I have a work-station with three 7970Ghz Tahitis on which OpenCL simulations (self-written) run. After weeks without problems for simulation #1 now for simulation # 2 (most parts are identical, but #2 has several extensions) this night a Blue Screen of Death has occurred. I restarted today, and after ~ 9 hours I noticed that both programs run concurrently on the first Tahiti were hung-up (at the same time). GPU-Z showed no GPU activitiy for that Tahiti, not even any memory allocated on the device, so it appears there was a complete OpenCL driver disconnection. The other two Tahitis were running fine. The hung-up did not occur at the same calculation stage as the overnight BSOD.
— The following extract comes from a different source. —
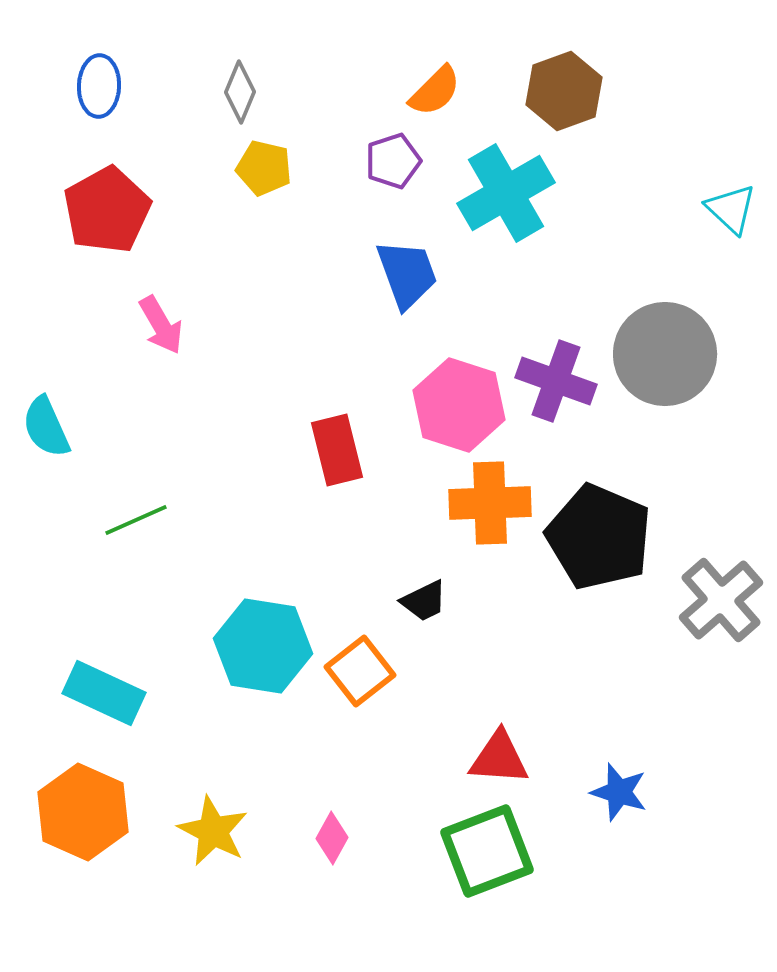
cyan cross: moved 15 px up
OS is Windows 7 64-bit Professional, on each Tahiti two simulations (exactly the same OpenCL code and host binary) were run concurrently. Each simulation uses several command-queues for interlaced data transfer and kernel invocations (called from a single host thread though). Driver is Catalyst 13.9 -> deliberately, because that was working for all tests conducted and hence no upgrade to a newer driver version has ever been tried out. Simulation # 2 has been running fine for weeks last year (in nearly identical OpenCLcode manner, however the input was completely different - much larger and hence e.g. between kernel invocations much more time passed by).
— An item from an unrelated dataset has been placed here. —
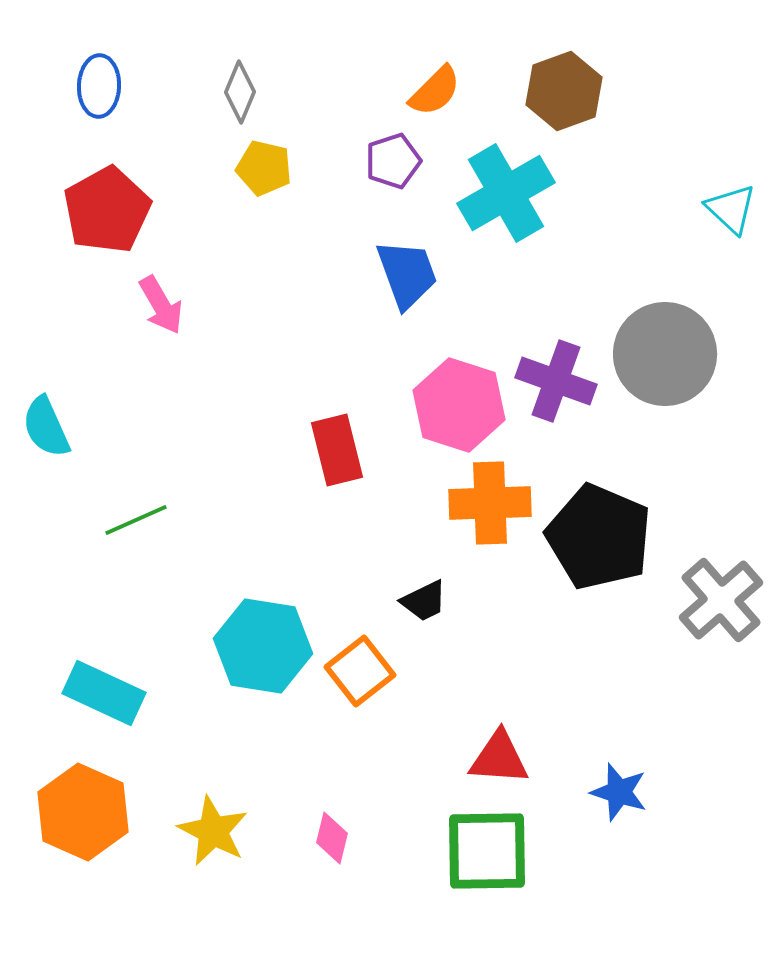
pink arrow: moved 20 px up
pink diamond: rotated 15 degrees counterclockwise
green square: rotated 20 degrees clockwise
Any ideas what is most likely the root of the problem, i.e. hardware defect, driver problem, or ev. an issue in my program that could cause this? Any specific hints for further testing?
In case the driver might be it, any information on a particularly stable OpenCL driver version released since? If I dare a driver upgrade, would it be possible to _completely_ unroll to 13.9, i.e. remove absolutely everything from a newer driver version tried out?
I cannot disclose the code here, sorry.